> **Work to complete**
Extend the forum thread about sharing Petsmart's Friends and Family coupons, picking up after its final sentence.

And if you were in my store passing fraudulent coupons I'd detain you and call the police. It's fraud plain and simple just as if you had a stolen credit card or checks. Perhaps you don't care of an employee gets fired, I do, it's my job to protect my store(s) and their employees.

It's always better to check the dog food manufacturer to see if they have any coupons you can use at ANY store.


----------



## Katzyn (Mar 22, 2007)

As a Petsmart employee, we were told to give out the petsmart coupon link to our friends and families, so they may also use the coupons...

On our printed coupon page - "New this year! Visit Petsmart.com/benefits, and print *or email* your own Friends and Family coupons and share the savings."

Just my 2 cents.


----------



## XyKo (Jan 17, 2009)

Amen! It's Friends and Family Coupon! Let's just say its another way for companies to bring more revenues in. Or why else would they post it on their website? Maybe Petsmart is strict, but other industry markets welcome anyone to use their FF coupons as long as they know it. How will they be able to track if you have a friend or not who work for the store. 

And for cshellenberger, I wouldn't want to work or visit your store. Have you seen people sharing coupons with each other in your store? Probably not because you are too busy hiding behind your desk browsing the internet. Heck, I have seen employees offering coupons that were used by the person infront. Other times, I have seen customer asking the cashier to scanned coupons after coupons until they work. I just wished someone to use this coupon in your store and get a hassle problem while his friend whom work for the company is standing next to him. Wonder how you will feel.

> **Record set**

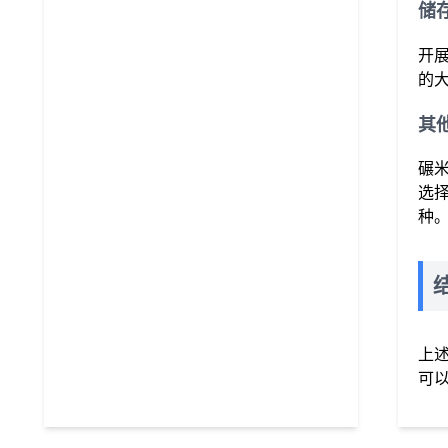
储
开
的
其
碾
选
种
上
可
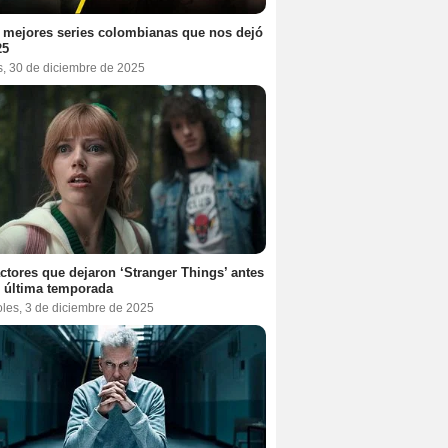
 mejores series colombianas que nos dejó
25
s, 30 de diciembre de 2025
ctores que dejaron ‘Stranger Things’ antes
 última temporada
oles, 3 de diciembre de 2025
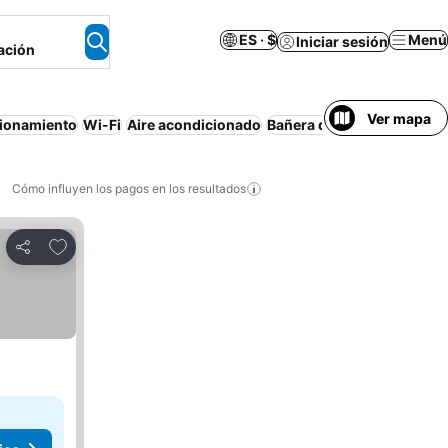
ES · $
Menú
Iniciar sesión
ación
Ver mapa
ionamiento
Wi-Fi
Aire acondicionado
Bañera de hidromasaje
Pi
Cómo influyen los pagos en los resultados
Añadir a favoritos
Compartir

> **Response area**
Lastly, most coupons are leaks from inside/employees to deals sites.


----------



## Katzyn (Mar 22, 2007)

Hmm...Well, I tried to help you out a bit, but you kinda just crossed the line. =)


----------



## XyKo (Jan 17, 2009)

I'm just defending myself by stating that the coupons are legal to use and that many shops doesn't really care if they are printed, etc as long as you have a Petperks/palcard. I am sure they make more money having your information and doing research to what you buy.

Again sorry to be out of line, but from the beginning the point of the thread is to help others whom may not be aware of these savings for their pets.


----------



## cshellenberger (Dec 2, 2006)

LOL, I browse on my off time, not while on duty and indeed, you've personally attacked members of our site now and crossed a huge line.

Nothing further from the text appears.